Introduction / Context:
Capacitance quantifies how much electric charge a capacitor stores per unit voltage across its plates. The SI unit is the farad (F). A common misconception is to define a farad simply as “one coulomb of charge,” which omits the critical dependence on voltage. This question tests whether the definition is understood precisely in terms of charge-per-volt and clarifies the role of the familiar conversion 1 coulomb ≈ 6.24 × 10^18 electrons.


Given Data / Assumptions:

  • Capacitance C relates to charge Q and voltage V via C = Q / V.
  • 1 coulomb ≈ 6.24 × 10^18 elementary charges (electrons).
  • No leakage, ideal dielectric, and small-signal conditions are assumed for the definition.


Concept / Approach:
The correct definition is: a capacitor has capacitance C if it stores charge Q when a voltage V is applied, with C = Q / V. Therefore, 1 farad means the device stores 1 coulomb when 1 volt is applied (i.e., 1 F = 1 C per V). Saying “one farad stores one coulomb of charge” is incomplete and misleading because it ignores the required voltage reference of 1 volt. The electron count merely restates what 1 coulomb represents and does not alter the per-volt relationship.


Step-by-Step Solution:

Define capacitance: C = Q / V. Interpret 1 F: Q = 1 C when V = 1 V (thus 1 F = 1 C/V). Evaluate the statement: it omits “per volt,” so it is not a correct definition. Conclude: the statement is incorrect as written.


Verification / Alternative check:
Dimensional analysis confirms farad units are coulombs per volt (C/V). Any valid definition must include the voltage term. Manufacturer datasheets and textbooks consistently state 1 F = 1 C per V, reinforcing the necessity of the per-volt reference.

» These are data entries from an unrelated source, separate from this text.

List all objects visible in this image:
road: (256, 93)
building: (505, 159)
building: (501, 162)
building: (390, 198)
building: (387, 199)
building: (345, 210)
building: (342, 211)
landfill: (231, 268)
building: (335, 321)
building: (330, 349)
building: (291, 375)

Why Other Options Are Wrong:
Correct: would only be true if it explicitly read “one coulomb per volt.”
Depends on the capacitor's ESR only: ESR affects loss, not the definition of units.
Cannot be determined: the SI definition is precise; no extra data are required.


Common Pitfalls:
Forgetting that stored charge scales with voltage; assuming “one coulomb” is absolute rather than per volt; confusing unit definitions with practical limitations like leakage or ESR.